Woah this is a weird one ! Xapian is usually rock-solid, there must be something obvious that we are missing, it has to be something with the build or the environment.
Unknown User writes
Arch is x86-32, specifically an AMD K7.
Rebuilt Xapian, then Recoll from tarballs: same result. Since both OBS RPMs and locally compiled copies have the same problem, it’s probably not a build environment problem. It could be runtime, of course. As you noted, Xapian and Recoll don’t have any exotic dependencies, so if libz or libstdc++ were corrupted on disk, I probably would have noticed by now.
Still, I should try to reproduce this on another machine; unfortunately I won’t be able to do so for a few days, and there may not be any OS 11.3 32 bit machines around at this time.
Also tried Xapian 1.0.21, with the same result (well, I didn’t actually look at the stack trace). Also the same with Recoll 1.13.04 with either Xapian.
Unknown User writes
I was able to find a couple of machines to test on, after all. Both are OS 11.2. On one, indexing completed, but any search causes SIGILL. This is another K7, though the software environment is obviously somewhat different.

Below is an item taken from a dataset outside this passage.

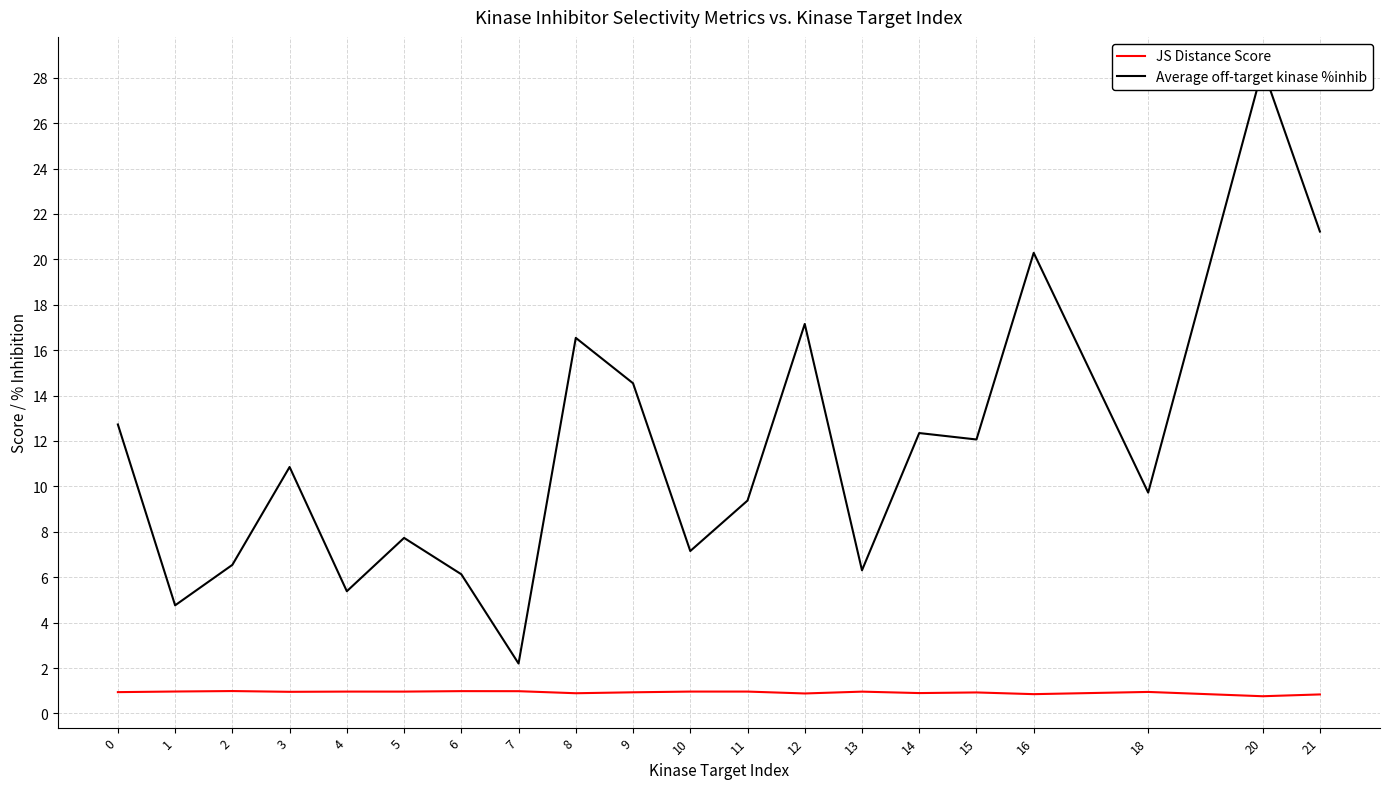

Which category has the highest value in the JS Distance Score series?

2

The other 11.2 machine worked fine. It’s some sort of K8, but is running 32-bit SuSE anyway. I think needing an x86-64 chip running 32-bit linux is not a likely requirement for running Xapian, and I doubt we’ve found a new erratum for Athlon XPs after ten years, so….

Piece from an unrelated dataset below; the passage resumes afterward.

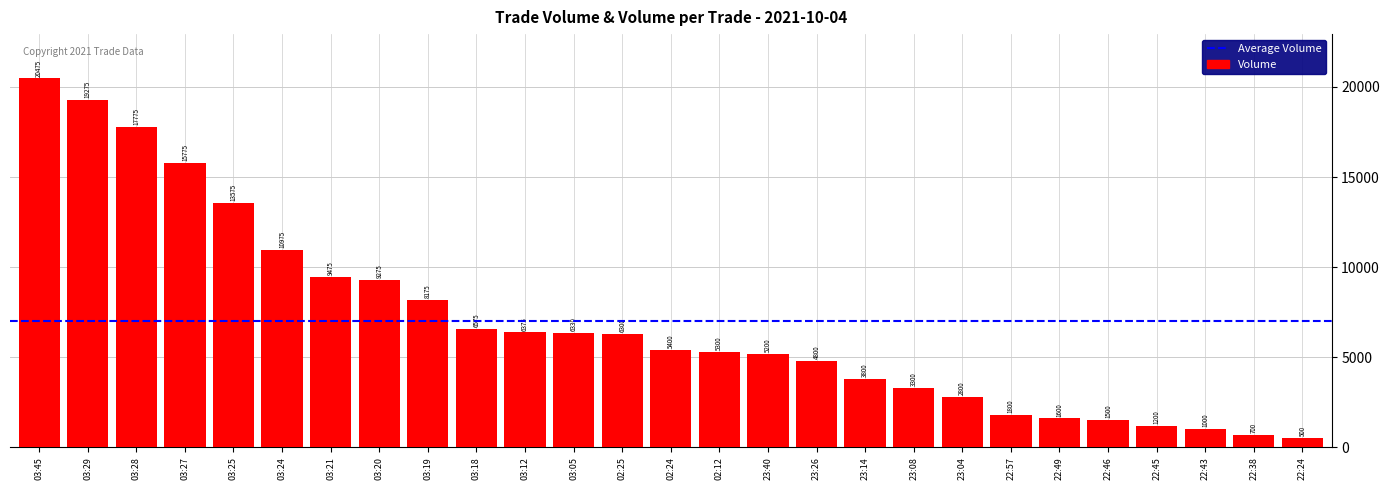

True or false: the data shows 6300 at 02:25.

True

These were all from the 11.2 RPM, since building it from scratch does not seem to matter. I am somewhat out of ideas that take fewer than some hours.
medoc writes
Hi, I think I know what’s happening: recent versions of Xapian are compiled with a flag enabling sse2 instructions, which do not exist on older x86 processors (see http://trac.xapian.org/wiki/PackagingXapian for slightly more detailed explanations).

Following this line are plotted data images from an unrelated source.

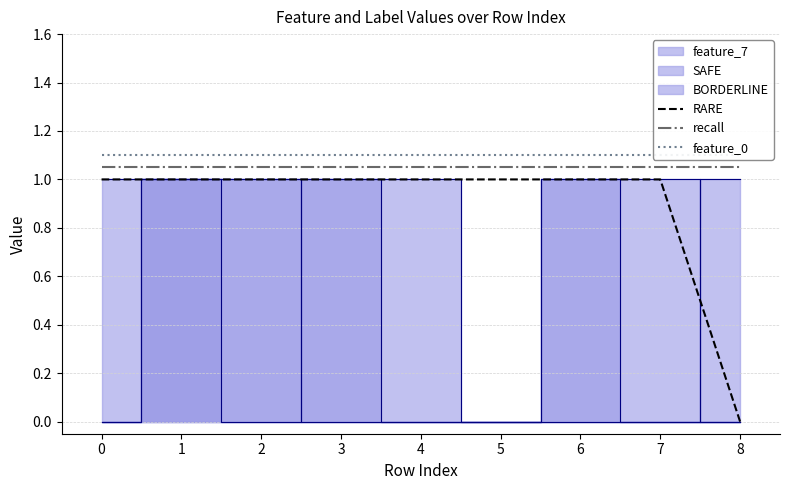

True or false: RARE and recall intersect in this chart.

False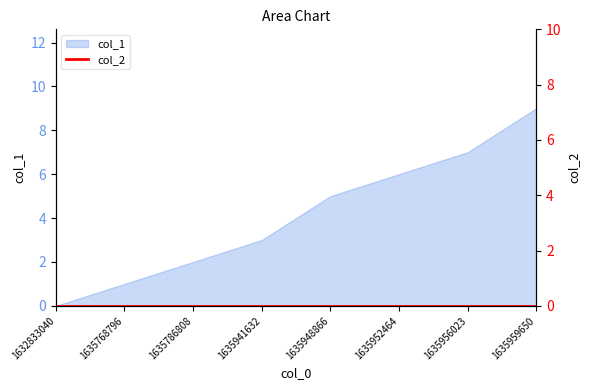

What is the sum of all values?

33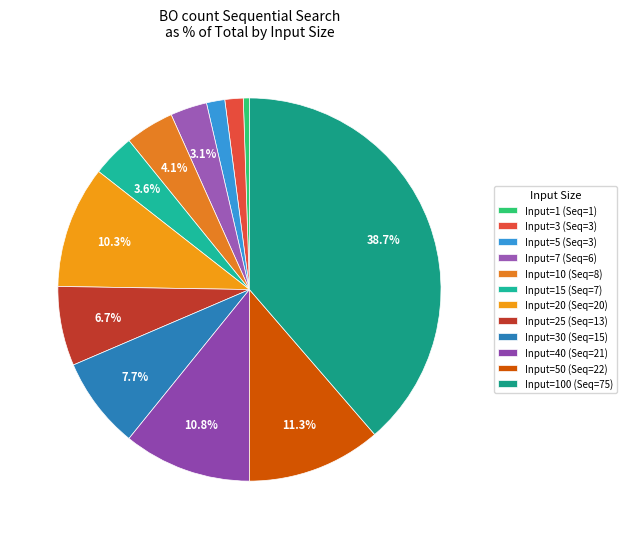

What is the largest slice in the pie chart?

Input=100 (Seq=75)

Please try to configure xapian with the --disable-sse flag and rebuild everything. I tested this on an older machine (a Duron), and I do get the SIGILL problem, and it does go away with --disable-sse
Sorry I did not think of this faster, I’d seen an email about the issue some time ago, I should have acted on it. I am going to either recompile the packages on the web site or at least add a warning.
Thanks for your patience in spending your time with me to clear this issue (hopefuly :))
Cheers, jf
Unknown User writes
That did it (--disable-sse on Xapian). I’m glad you remembered, because I doubt I would have thought of it-I’d totally forgotten the K7s didn’t implement SSE2, though I doubt I would have even thought of an indexing/search library requiring it by default.
IMO this is a very poor decision on Xapian’s part-if they really want SSE2 enough to make it enabled by default (and thereby breaking a lot of extant machines in a very mysterious way), they need to write an autoconf test for it or something.
In any case, thanks for your help-I’ve now a much less ancient version of Recoll working on my (apparently) ancient CPU.
medoc writes
Glad it’s working now.
While I agree that the great Xapian people may have been a bit aggressive on this one, it’s mainly my responsibility as builder/packager to create compatible binaries or put a warning (both of which I am going to do). This problem is described on the Xapian packaging page, so, my bad.
And yes, the xapian configure should probably print a warning when run without --disable-sse on an incompatible cpu, but this would not solve the cross-compile issue anyway.
Thanks again for helping me clear and fix this!